Posters & Packaging: Gregory Jacobsen

The work of Gregory Jacobsen depicts a slaughter. His work reveals the primal and wondrous parts of us, the parts just beneath the surface of our social mores fighting with our basest desires. These paintings lure as they terrify, inciting a reluctant humor.
 

Gregory Jacobsen: Oozing Embankment
"Oozing Embankment" (oil on panel, 10 3/4" x 13 3/4", 2009)

Many of his paintings are still-life oil paintings gone mad. In “Oozing Embankment,” from 2009, it is as if there was once a less subversive still-life there, the fruits representing anticipated consumption. But tradition has been turned inside out, upside down, and left to show us what is really there: color, decay, and a natural, oozing beauty.

Jacobsen’s paintings and performances conjure conflicted feelings of terrorized fascination, a beauty in decay and gore, the truth of human existence. These moments originate from the underbelly of desire, terror, instincts for consumption, and compulsions toward what is odd and beautiful.

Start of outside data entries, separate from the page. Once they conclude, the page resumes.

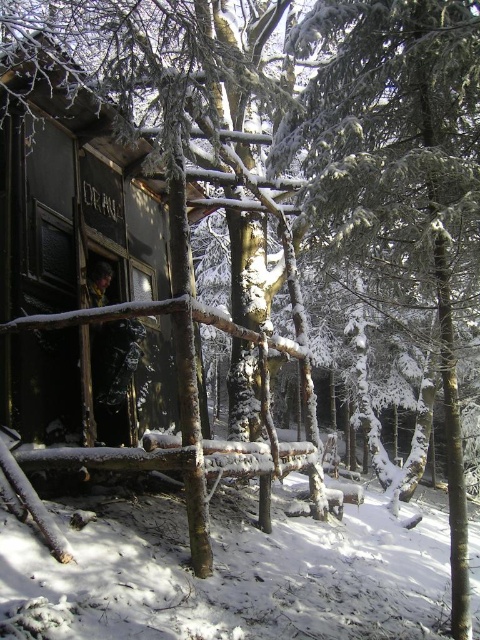
Question: Can you confirm if black wooden cabin at left is thinner than white fluffy snow at lower left?

Choices:
 (A) yes
 (B) no

Answer: (A)

Question: Which object appears closest to the camera in this image?

Choices:
 (A) black wooden cabin at left
 (B) white fluffy snow at lower left

Answer: (B)

Question: Can you confirm if black wooden cabin at left is positioned to the right of white fluffy snow at lower left?

Choices:
 (A) no
 (B) yes

Answer: (A)

Question: Which point is closer to the camera?

Choices:
 (A) click(x=24, y=392)
 (B) click(x=3, y=522)

Answer: (B)

Question: Does black wooden cabin at left have a smaller size compared to white fluffy snow at lower left?

Choices:
 (A) yes
 (B) no

Answer: (A)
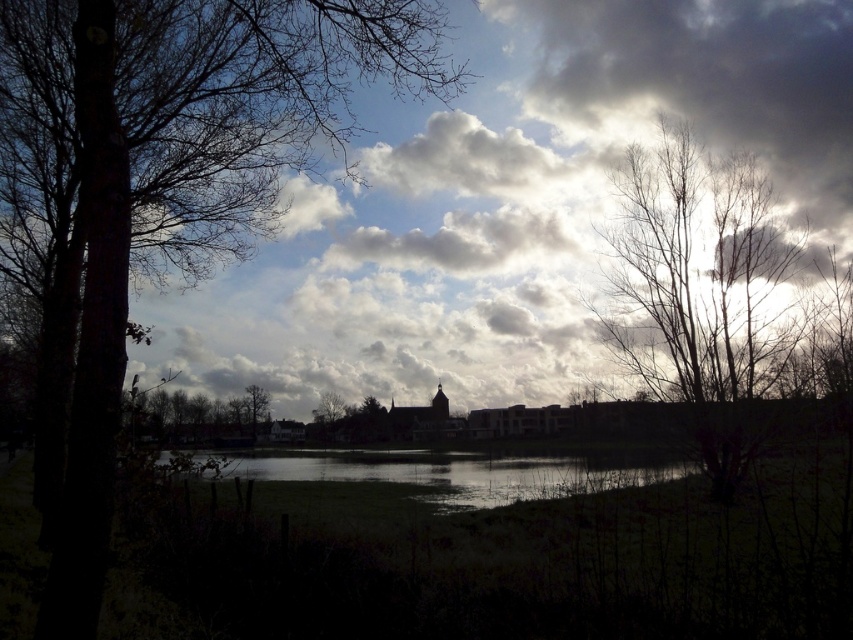
Question: Is cloudy sky at upper center closer to the viewer compared to brown rough bark tree at left?

Choices:
 (A) no
 (B) yes

Answer: (A)

Question: Which point is closer to the camera?

Choices:
 (A) (62, 349)
 (B) (190, 442)
 (C) (567, 378)
 (D) (229, 477)

Answer: (A)

Question: Can you confirm if cloudy sky at upper center is positioned to the right of bare branches at center?

Choices:
 (A) no
 (B) yes

Answer: (A)

Question: Can you confirm if dark brown bark tree at center is positioned to the right of green matte tree at center?

Choices:
 (A) no
 (B) yes

Answer: (A)

Question: Among these points, which one is nearest to the camera?

Choices:
 (A) (340, 404)
 (B) (440, 467)

Answer: (A)

Question: Which point is closer to the camera?

Choices:
 (A) (206, 404)
 (B) (169, 451)

Answer: (B)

Jacobsen grew up in Middlesex, New Jersey. “A very strange place with an inferiority complex,” he says. “It’s New York’s little neighbor with fading mobster guys who are really always shit on and are considered second tier.” He says that New Jersey influences him; its inferiority complex causes him to look inward to evaluate himself, his body, and then outward to reveal similar truths about others.

There is a thread throughout his paintings and performances that turns the body inside out. In Jacobsen’s work, we see the insides of things, and sometimes they are familiar and beautiful — sometimes they just simply evoke disgust. “I have had a lifelong fascination with the failure of my body,” he says. “Shit that comes out of my body — changes of my body — has always been fascinating to me and slightly horrifying.”

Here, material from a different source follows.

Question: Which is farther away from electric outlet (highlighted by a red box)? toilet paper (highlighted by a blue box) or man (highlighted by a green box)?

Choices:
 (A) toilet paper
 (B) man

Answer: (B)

And almost always, food is involved.

In “Triumphant Aeronautics,” a figure is in the throes of something wholly indiscernible, but the action implies orgasmic pleasure in consumption and excretion. The figure may be on a stage or a table; both send the message of the primal inability to contain oneself. It shows violence right alongside uneasy, slapstick, melancholy humor.
 

Gregory Jacobsen: Triumphant Aeronautics
"Triumphant Aeronautics" (oil on panel, 16" x 36", 2010)

Over quickly cooling coffee, Jacobsen goes on to discuss his paintings, as well as his Paul McCarthy-esque performances that play with notions of the body. He has not performed for a couple of years, in part because of the time and money his theatrical shows and music require.

The use of food in these performances signals the consumption and allure of the body. And, although one may see the influence of McCarthy, Jacobsen’s performances are very much individual to him. They are creations that only an an intense individual like Jacobsen could summon, peppered with free associations that are part psychological, historical, and anthropological, and definitely filled with an attractive set of emotions.

There is Otto Dix in Jacobsen’s raw play with the body, forcing its form to contort and challenge the viewer. Neo Rauch is there in the sarcastic, apocalyptic mood; whether it mourns for or laughs at the decay around all of us, one cannot be certain.

“I’ve been trying to paint like Lucien Freud, but that’s impossible,” Jacobsen says. “Though it has taught me a lot about mask, and trying to do that has brought me to another place.  Some unconscious influences would be Jim Nutt, Otto Dix, and Barnaby Whitfield. And when I go in these directions, I am like, ‘Shit, this looks like a Barnaby Whitfield,’ or, ‘Shit, this looks like an Otto Dix.’”
 

Gregory Jacobsen: Lady Bird
"Lady Bird" (15 ¾” x 11 ¾” acrylic on panel, 2007)

His earlier work, though lush with foodstuffs and feedbags, is more traditional, and not filled with Freud’s shininess and masking. “Lady Bird” looks as if it is a strange and lovely abbreviation of Botticelli’s “Birth of Venus.” In Jacobsen’s work, the worship is not for Venus, but the carnal voracity that both the subject and its surrounding environment display.

Jacobsen says that his process involves free association, but that it is not the product of linearity or narrative. He explains, “Maybe a figurative painting would progress where I have an expression on a character, and that informs the posture and the body. Sometimes I will throw another figure in there, and then I will take out the other figure.” In addition to this, he has begun to sketch again, and he believes that it has helped his process become less arduous, especially with a deadline looming.

Jacobsen has been invited to have a solo show in Berlin at the Bongoût Gallery in April. “They started out doing silkscreens for rock concerts and art in France,” he says, “and then they started making a quarterly book of more transgressive European artists and some American artists — figurative work that is dealing with the body.”  Jacobsen is included in one of these monographs.

There is modest excitement in him when he talks about the show, but also nervousness. With the deadline comes fear. After a yawn and a sigh, he says, “Then I have to make my way to Germany, which is very scary for me.” He admitted to a fear of flying that is rooted in anticipation. It’s a reticence that dissipates once he’s in the clouds, as if the murkiness of the sky is more comforting than the world on the ground.